U.S. Navy’s guided missile destroyer USS Sampson departed Hawaii on November 3 and headed to New Zealand where it will participate in the Royal New Zealand Navy International Naval Review in Auckland.
Culminating a request extended by the Government of New Zealand for a U.S. Navy ship to participate in the Royal New Zealand Navy’s 75th anniversary celebration, Sampson will become the first U.S. Navy ship to visit New Zealand in more than 30 years.
New Zealand’s Nuclear Free Zone, Disarmament, and Arms Control Act from 1987 declared territorial sea, land and airspace of New Zealand as nuclear-free zones. This barred all U.S. Navy ships from entering New Zealand as the the U.S. never provided details about its warship’s nuclear features.
“Sampson’s participation in the Royal New Zealand Navy’s International Naval Review is an excellent opportunity to show the shared heritage and strong partnership that already exists between our navies,” said Adm.
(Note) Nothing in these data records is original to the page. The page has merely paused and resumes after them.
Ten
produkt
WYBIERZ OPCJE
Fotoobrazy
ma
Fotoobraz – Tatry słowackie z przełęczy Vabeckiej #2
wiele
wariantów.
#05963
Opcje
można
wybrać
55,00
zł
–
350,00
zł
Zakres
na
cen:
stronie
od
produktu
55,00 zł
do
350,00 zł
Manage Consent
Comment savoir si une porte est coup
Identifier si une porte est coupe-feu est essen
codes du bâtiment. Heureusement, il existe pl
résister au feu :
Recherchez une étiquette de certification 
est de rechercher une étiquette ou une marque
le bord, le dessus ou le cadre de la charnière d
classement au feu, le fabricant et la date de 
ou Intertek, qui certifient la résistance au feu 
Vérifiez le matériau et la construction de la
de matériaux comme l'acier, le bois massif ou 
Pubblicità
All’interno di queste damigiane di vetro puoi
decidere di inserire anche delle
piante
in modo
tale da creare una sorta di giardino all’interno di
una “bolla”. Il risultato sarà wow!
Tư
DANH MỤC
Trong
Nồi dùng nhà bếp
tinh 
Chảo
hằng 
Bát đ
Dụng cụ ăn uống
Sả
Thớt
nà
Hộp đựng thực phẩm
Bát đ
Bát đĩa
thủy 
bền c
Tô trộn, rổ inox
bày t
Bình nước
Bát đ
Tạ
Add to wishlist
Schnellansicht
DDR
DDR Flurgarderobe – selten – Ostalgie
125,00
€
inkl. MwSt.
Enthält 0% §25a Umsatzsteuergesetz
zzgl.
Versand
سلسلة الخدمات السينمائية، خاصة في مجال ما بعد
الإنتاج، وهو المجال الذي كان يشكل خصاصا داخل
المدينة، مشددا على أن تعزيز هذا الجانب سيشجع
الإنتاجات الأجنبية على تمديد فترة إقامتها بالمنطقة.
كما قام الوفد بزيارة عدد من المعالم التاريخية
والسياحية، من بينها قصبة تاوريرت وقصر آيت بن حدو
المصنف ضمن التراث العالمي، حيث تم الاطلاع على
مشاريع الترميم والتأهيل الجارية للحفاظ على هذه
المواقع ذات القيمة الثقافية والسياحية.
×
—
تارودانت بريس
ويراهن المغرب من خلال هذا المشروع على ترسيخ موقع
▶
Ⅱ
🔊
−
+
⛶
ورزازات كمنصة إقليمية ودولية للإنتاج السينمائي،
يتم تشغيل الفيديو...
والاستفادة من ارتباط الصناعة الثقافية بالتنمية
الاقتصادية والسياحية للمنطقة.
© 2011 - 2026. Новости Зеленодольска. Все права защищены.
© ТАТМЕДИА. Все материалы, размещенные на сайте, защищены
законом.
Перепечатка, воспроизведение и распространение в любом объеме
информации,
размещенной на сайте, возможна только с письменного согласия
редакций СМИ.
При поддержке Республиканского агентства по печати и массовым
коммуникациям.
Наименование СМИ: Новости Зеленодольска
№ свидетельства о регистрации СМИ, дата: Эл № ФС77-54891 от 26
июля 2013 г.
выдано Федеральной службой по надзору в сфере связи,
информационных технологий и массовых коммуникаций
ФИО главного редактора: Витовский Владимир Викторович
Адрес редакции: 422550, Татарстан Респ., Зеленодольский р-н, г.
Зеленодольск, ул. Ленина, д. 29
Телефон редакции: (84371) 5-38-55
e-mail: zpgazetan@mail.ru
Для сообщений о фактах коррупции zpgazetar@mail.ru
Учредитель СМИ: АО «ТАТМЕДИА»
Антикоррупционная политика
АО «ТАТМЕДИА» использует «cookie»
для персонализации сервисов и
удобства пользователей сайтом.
Scott H. Swift, Commander, U.S. Pacific Fleet. “It’s also the latest example of the 3rd Fleet Forward initiative and a return to how we historically employed our numbered fleet commanders across the entire Pacific Ocean when 3rd Fleet was first established more than 70 years ago.”
Prior to departure, the Everett, Washington-based Sampson spent two weeks in the Hawaii operating area completing pre-deployment training.
While in Auckland from November 17-22, the crew of Sampson will participate in a multi-ship pass-in-review, march in an international parade, and compete in sports tournaments with the crews of other participating ships.
The international naval review is set to see at least 20 vessels and a number of aircraft take part in exercises and manifestations.
In addition to the entry of the fleet into Waitemata Harbour on November 17, a “1000-sailor” march down Queen Street is planned for November 18. Then on November 19 the formal International Naval Review will be held, during which the Governor-General, Her Excellency the Right Honourable Dame Patsy Reddy, will review the assembled ships, in a centuries-old naval tradition.